Elizabeth moved back to Memphis in 2013 and started her design firm. Shortly after that, she realized the potential of having a retail space. “Not only would it be nice to have inventory on hand, but it would also allow me to promote my style and taste.” First opening booths at Palladio and La Maison, Elizabeth loved the community there but eventually outgrew her space and wanted to consolidate her items. She still shops for clients at both of those design stores.

In 2018 Elizabeth teamed up with friends Gracey Smythe and Biggs Powell. Together, they dreamed about opening two stores together in one space side-by-side, allowing clients to shop two very different styles under one storefront. They looked all over Memphis for the perfect location for Collected and Powell Smythe Antiques and felt that there was something uniquely special about Broad Avenue.  

“We wanted something with charm and history. Broad Avenue Arts District felt like the perfect fit.” They were fortunate enough to find a space that would work for both stores and began construction in 2019. “Broad Avenue has experienced a ton of growth just in the past few years, and the addition of the new apartment building across the street will hopefully drive even more growth.”

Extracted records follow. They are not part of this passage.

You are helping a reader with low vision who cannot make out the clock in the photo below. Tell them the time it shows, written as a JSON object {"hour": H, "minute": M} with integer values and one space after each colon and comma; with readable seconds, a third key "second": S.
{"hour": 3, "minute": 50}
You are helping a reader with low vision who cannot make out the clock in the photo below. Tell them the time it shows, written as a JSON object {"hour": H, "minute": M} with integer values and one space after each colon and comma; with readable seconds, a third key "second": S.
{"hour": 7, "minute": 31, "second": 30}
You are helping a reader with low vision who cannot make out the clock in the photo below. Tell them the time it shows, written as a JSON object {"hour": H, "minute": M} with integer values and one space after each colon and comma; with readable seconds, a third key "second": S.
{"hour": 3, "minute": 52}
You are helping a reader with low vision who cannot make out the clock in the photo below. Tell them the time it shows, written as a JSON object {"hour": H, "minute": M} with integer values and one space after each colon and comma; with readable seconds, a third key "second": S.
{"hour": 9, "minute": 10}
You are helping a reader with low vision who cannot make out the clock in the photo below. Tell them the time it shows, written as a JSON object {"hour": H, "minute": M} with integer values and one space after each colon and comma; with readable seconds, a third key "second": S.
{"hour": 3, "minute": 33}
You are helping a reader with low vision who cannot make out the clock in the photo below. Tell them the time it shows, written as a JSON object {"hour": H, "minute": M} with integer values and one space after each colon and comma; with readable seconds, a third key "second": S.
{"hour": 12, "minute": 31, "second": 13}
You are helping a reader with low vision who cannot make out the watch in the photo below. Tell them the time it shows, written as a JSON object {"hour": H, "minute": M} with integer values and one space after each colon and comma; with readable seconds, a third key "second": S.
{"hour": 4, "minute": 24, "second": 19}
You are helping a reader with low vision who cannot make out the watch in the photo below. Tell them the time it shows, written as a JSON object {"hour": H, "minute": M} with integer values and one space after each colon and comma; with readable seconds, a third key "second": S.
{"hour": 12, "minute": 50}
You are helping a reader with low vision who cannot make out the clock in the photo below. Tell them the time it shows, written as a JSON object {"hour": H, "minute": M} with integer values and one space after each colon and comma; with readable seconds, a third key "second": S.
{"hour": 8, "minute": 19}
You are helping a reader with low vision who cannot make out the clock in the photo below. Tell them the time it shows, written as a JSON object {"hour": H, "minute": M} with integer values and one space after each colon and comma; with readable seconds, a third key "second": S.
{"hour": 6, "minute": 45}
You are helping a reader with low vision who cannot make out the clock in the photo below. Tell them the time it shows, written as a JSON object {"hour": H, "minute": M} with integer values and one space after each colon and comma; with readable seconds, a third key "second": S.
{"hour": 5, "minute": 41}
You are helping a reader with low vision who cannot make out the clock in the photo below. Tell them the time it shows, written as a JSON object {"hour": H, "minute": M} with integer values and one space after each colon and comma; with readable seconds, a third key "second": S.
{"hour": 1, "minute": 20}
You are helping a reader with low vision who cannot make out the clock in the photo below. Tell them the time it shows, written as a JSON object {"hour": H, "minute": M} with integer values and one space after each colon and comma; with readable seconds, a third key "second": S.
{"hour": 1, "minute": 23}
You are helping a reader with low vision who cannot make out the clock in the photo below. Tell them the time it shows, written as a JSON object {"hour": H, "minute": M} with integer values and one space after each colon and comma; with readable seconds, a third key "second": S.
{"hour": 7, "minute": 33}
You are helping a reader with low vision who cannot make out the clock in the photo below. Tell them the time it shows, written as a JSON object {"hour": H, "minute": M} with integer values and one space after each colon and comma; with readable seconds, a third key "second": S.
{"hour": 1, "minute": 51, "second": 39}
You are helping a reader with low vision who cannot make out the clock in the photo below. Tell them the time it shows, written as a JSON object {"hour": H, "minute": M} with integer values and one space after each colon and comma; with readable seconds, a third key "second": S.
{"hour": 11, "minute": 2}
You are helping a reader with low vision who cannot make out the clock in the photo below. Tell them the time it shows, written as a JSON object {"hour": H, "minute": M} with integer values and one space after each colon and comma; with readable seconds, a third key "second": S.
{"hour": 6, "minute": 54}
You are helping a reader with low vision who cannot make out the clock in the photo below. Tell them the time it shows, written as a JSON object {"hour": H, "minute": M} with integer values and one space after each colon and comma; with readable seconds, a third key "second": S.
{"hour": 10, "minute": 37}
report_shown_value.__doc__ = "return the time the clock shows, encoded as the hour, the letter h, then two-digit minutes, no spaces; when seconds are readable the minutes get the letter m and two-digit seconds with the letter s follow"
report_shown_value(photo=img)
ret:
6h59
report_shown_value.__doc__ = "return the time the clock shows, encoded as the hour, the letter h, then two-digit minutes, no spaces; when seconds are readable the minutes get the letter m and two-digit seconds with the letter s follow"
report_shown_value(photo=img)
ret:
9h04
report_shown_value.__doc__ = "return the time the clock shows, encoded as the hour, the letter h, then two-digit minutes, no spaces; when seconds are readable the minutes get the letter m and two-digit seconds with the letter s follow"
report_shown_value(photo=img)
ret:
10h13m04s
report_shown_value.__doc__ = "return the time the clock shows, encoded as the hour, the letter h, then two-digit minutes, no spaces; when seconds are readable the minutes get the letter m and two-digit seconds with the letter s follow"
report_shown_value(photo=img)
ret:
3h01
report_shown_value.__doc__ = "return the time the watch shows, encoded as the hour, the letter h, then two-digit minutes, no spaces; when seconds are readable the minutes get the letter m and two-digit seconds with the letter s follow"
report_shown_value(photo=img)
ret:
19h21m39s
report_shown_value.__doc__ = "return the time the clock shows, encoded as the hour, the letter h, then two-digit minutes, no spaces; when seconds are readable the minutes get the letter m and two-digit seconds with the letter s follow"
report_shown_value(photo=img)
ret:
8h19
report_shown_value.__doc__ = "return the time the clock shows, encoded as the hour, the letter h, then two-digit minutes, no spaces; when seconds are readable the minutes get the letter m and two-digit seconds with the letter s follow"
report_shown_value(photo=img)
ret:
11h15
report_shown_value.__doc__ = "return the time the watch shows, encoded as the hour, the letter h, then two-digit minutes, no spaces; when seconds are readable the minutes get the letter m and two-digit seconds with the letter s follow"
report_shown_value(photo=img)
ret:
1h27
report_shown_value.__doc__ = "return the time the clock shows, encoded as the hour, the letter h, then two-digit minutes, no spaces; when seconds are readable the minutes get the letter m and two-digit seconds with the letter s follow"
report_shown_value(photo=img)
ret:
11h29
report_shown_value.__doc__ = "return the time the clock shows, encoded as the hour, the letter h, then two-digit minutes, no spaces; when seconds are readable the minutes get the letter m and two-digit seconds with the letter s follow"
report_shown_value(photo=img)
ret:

Successful interior designer and business owner, Elizabeth is also a wife and mother. “I think finding a work/life balance is very important no matter who you are. Find a few hobbies/activities that are just for you. For me, it’s pilates, tennis, needle pointing and reading. Also, surround yourself with supportive friends and family.” Elizabeth credits her successful balance to her supportive husband, who has a career and lots of hobbies, her three adorable children, her supportive parents (who are building a house three doors down from hers) and a wonderful group of friends.

“Printed lampshades, passementerie and lacquered anything makes me happy. I love all the little details of a well-curated home.”